TBI and Hyperbaric Oxygen Therapy

Hyperbaric Oxygen (HBO2) has been proposed to be an alternative therapy for other diseases/injuries, including TBI. For moderate, severe, or penetrating TBI with associated evidence of neurological damage and ongoing injury to the brain through edema, hypoxia, or ischemia, strategies for treatment include ensuring adequate oxygenation to the brain and reducing cellular injury. A recent meta-analysis of randomized controlled trials HBO2 for TBI (of all severities) concluded that HBO2 may reduce the risk of death and improve the level of consciousness in TBI patients, but there is no evidence to support that HBO2 improves their quality of life. The FDA issued a statement in August 2013 that HBO2 treatment hasn’t been clinically proven for a number of conditions, including brain injury.

Chronic Traumatic Encephalopathy

Clarification of the neuropathological and clinical presentation of chronic traumatic encephalopathy (CTE) is critical for determining if there are clinical and pathological stages of progression, relating pathology to clinical symptoms, identifying risk factors, and developing interventions to prevent onset or spread of symptoms and pathology. The purpose of this research review is to summarize the available peer-reviewed scientific literature regarding the definition, epidemiology, risk factors, pathology and clinical manifestations for CTE. A list of specific gaps in our understanding of the disease is provided that, if addressed, could inform the most appropriate prevention recommendations and allow clinicians to more effectively diagnose, manage and treat CTE.

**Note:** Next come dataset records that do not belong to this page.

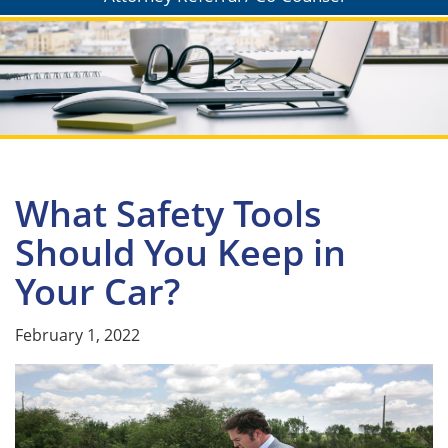
What Safety Tools
Should You Keep in
Your Car?
February 1, 2022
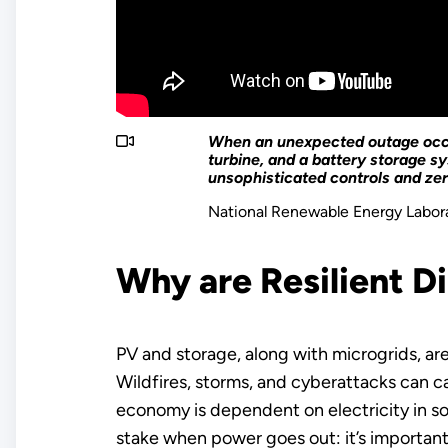
When an unexpected outage occur
turbine, and a battery storage 
unsophisticated controls and z
National Renewable Energy Labor
Why are Resilient D
PV and storage, along with microgrids, ar
Wildfires, storms, and cyberattacks can c
economy is dependent on electricity in som
stake when power goes out: it’s important f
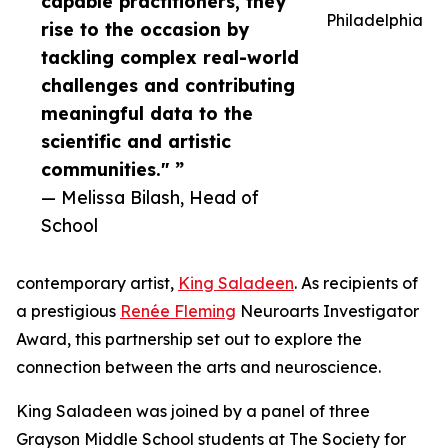
capable practitioners, they
Philadelphia
rise to the occasion by
tackling complex real-world
challenges and contributing
meaningful data to the
scientific and artistic
communities." ”
— Melissa Bilash, Head of
School
contemporary artist,
King Saladeen
. As recipients of
a prestigious
Renée Fleming
Neuroarts Investigator
Award, this partnership set out to explore the
connection between the arts and neuroscience.
King Saladeen was joined by a panel of three
Grayson Middle School students at The Society for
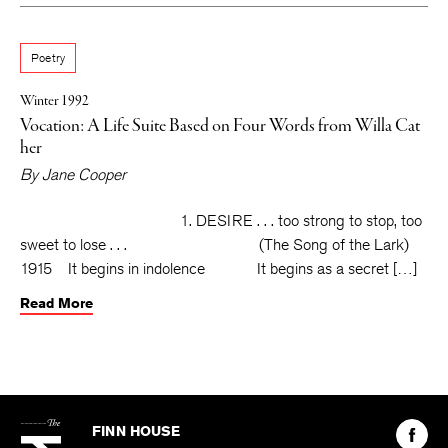
Poetry
Winter 1992
Vocation: A Life Suite Based on Four Words from Willa Cat
her
By
Jane Cooper
1. DESIRE . . . too strong to stop, too
sweet to lose . . . (The Song of the Lark)
1915 It begins in indolence It begins as a secret […]
Read More
The
Kenyon
Find
FINN HOUSE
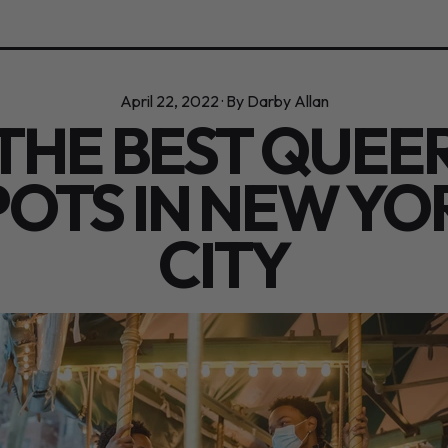
April 22, 2022
·
By Darby Allan
THE BEST QUEE
POTS IN NEW YO
CITY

Multiple Traumatic Brain Injury / Multiple Concussion

Prior history of TBI may predispose an individual to increased risk of subsequent TBI, which may result from less force, and lengthier recovery from postinjury symptoms. Activities such as contact sports and military service carry particular risk for multiple TBI. In addition to acute postinjury difficulties, cumulative TBI may increase the risk of chronic cognitive and functional impairment. Conservative management of postinjury symptoms as part of a medically monitored, progressive plan for returning to activities is recommended for individuals with a history of TBI.